**Problem description:** Gather all lines with "글로벌협력형R" from the records.
[Exercise inputs]
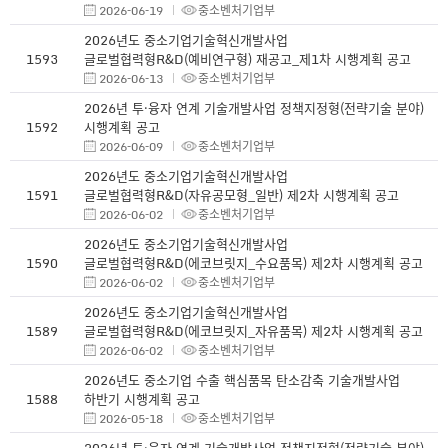
2026-06-19
중소벤처기업부
2026년도 중소기업기술혁신개발사업
1593
글로벌협력형R&D(예비연구형) 재공고_제1차 시행계획 공고
2026-06-13
중소벤처기업부
2026년 투·융자 연계 기술개발사업 정책지정형(전략기술 분야)
1592
시행계획 공고
2026-06-09
중소벤처기업부
2026년도 중소기업기술혁신개발사업
1591
글로벌협력형R&D(자유공모형_일반) 제2차 시행계획 공고
2026-06-02
중소벤처기업부
2026년도 중소기업기술혁신개발사업
1590
글로벌협력형R&D(에코브릿지_수요품목) 제2차 시행계획 공고
2026-06-02
중소벤처기업부
2026년도 중소기업기술혁신개발사업
1589
글로벌협력형R&D(에코브릿지_자유품목) 제2차 시행계획 공고
2026-06-02
중소벤처기업부
2026년도 중소기업 수출 핵심품목 탄소감축 기술개발사업
1588
하반기 시행계획 공고
2026-05-18
중소벤처기업부
2026년 투·융자 연계 기술개발사업 정책지정형(전략기술 분야)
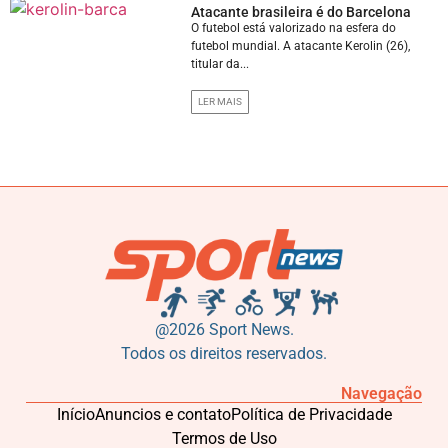
Atacante brasileira é do Barcelona
O futebol está valorizado na esfera do
futebol mundial. A atacante Kerolin (26),
titular da...
LER MAIS
@2026 Sport News.
Todos os direitos reservados.
Navegação
Início
Anuncios e contato
Política de Privacidade
Termos de Uso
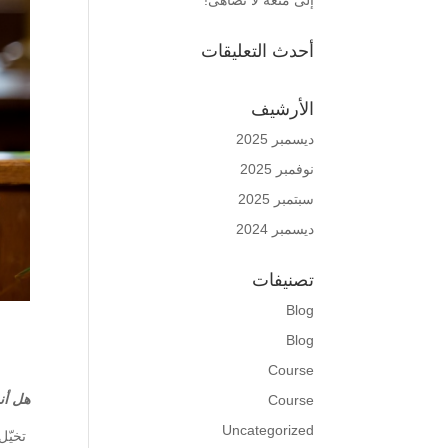
إلى متعة لا تضاهى!
أحدث التعليقات
الأرشيف
ديسمبر 2025
نوفمبر 2025
سبتمبر 2025
ديسمبر 2024
تصنيفات
Blog
Blog
Course
هل أن
Course
Uncategorized
تخيّل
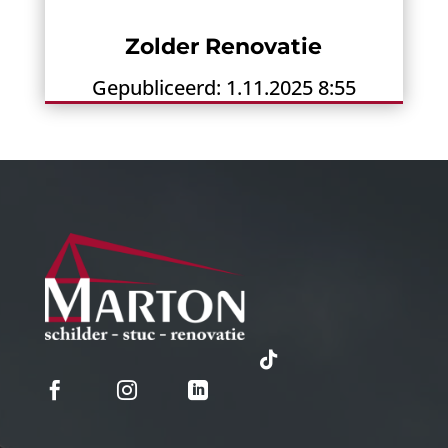
Zolder Renovatie
Gepubliceerd: 1.11.2025 8:55




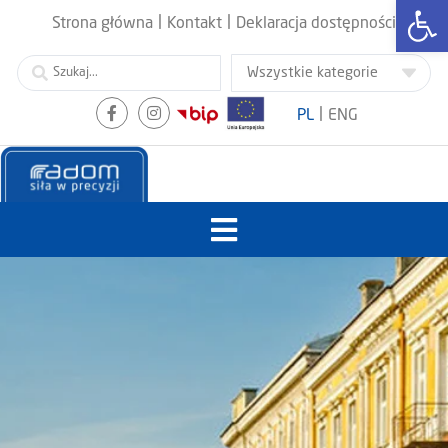
Otwórz
|
|
Strona główna
Kontakt
Deklaracja dostępności
|
PL
ENG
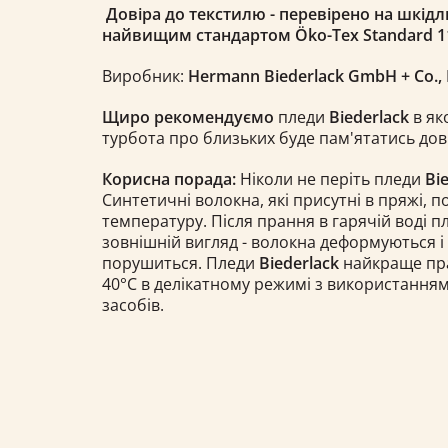
Довіра до текстилю - перевірено на шкідл
найвищим стандартом Öko-Tex Standard 11
Виробник:
Hermann Biederlack GmbH
+ Co.
,
Щиро рекомендуємо
пледи
Biederlack
в як
турбота про близьких буде пам'ятатись довг
Корисна порада:
Ніколи не періть пледи
Bi
Синтетичні волокна, які присутні в пряжі, 
температуру. Після прання в гарячій воді 
зовнішній вигляд - волокна деформуються і
порушиться. Пледи
Biederlack
найкраще прат
40°С в делікатному режимі з використання
засобів.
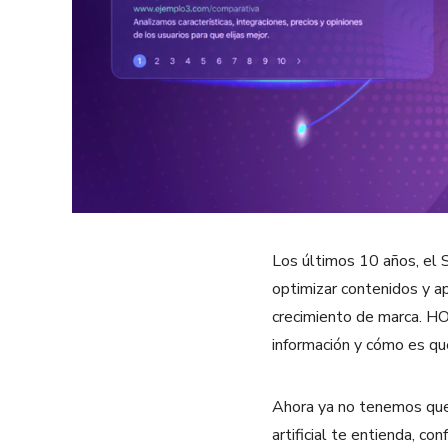
Los últimos 10 años, el S
optimizar contenidos y a
crecimiento de marca. HO
información y cómo es que
Ahora ya no tenemos que 
artificial te entienda, co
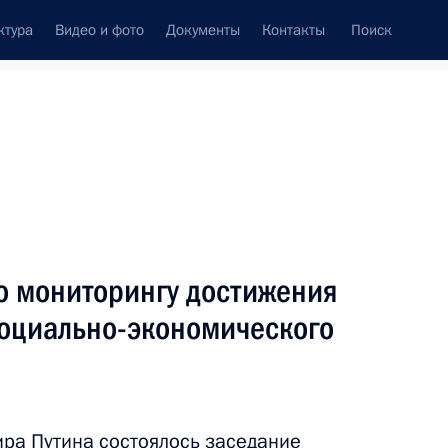
ктура
Видео и фото
Документы
Контакты
Поиск
Все персоны
о мониторингу достижения
социально-экономического
Подписаться на ленту
ра Путина состоялось заседание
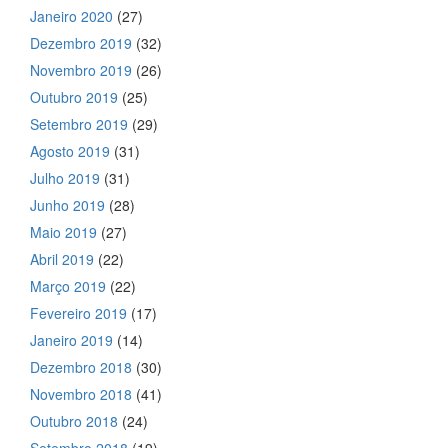
Janeiro 2020
(27)
Dezembro 2019
(32)
Novembro 2019
(26)
Outubro 2019
(25)
Setembro 2019
(29)
Agosto 2019
(31)
Julho 2019
(31)
Junho 2019
(28)
Maio 2019
(27)
Abril 2019
(22)
Março 2019
(22)
Fevereiro 2019
(17)
Janeiro 2019
(14)
Dezembro 2018
(30)
Novembro 2018
(41)
Outubro 2018
(24)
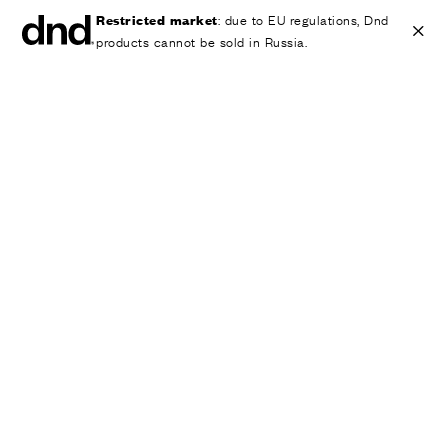
Restricted market
: due to EU regulations, Dnd
products cannot be sold in Russia.
IT
EN
ES
FR
DE
RU
ИЗДЕЛИЯ
ВСЕ ПРОДУКТЫ
Ручки для дверей
Ручки для окон
Ручки-скобы для дверей и ворот
Персонализированные ручки
Круглые ручки для дверей
Мебельные ручки и аксессуары
Ручки для подъемно-сдвижных дверей
Ручки для подъемно-сдвижных дверей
[/Exercise inputs]
**Task answer:**
글로벌협력형R&D(예비연구형) 재공고_제1차 시행계획 공고
글로벌협력형R&D(자유공모형_일반) 제2차 시행계획 공고
글로벌협력형R&D(에코브릿지_수요품목) 제2차 시행계획 공고
글로벌협력형R&D(에코브릿지_자유품목) 제2차 시행계획 공고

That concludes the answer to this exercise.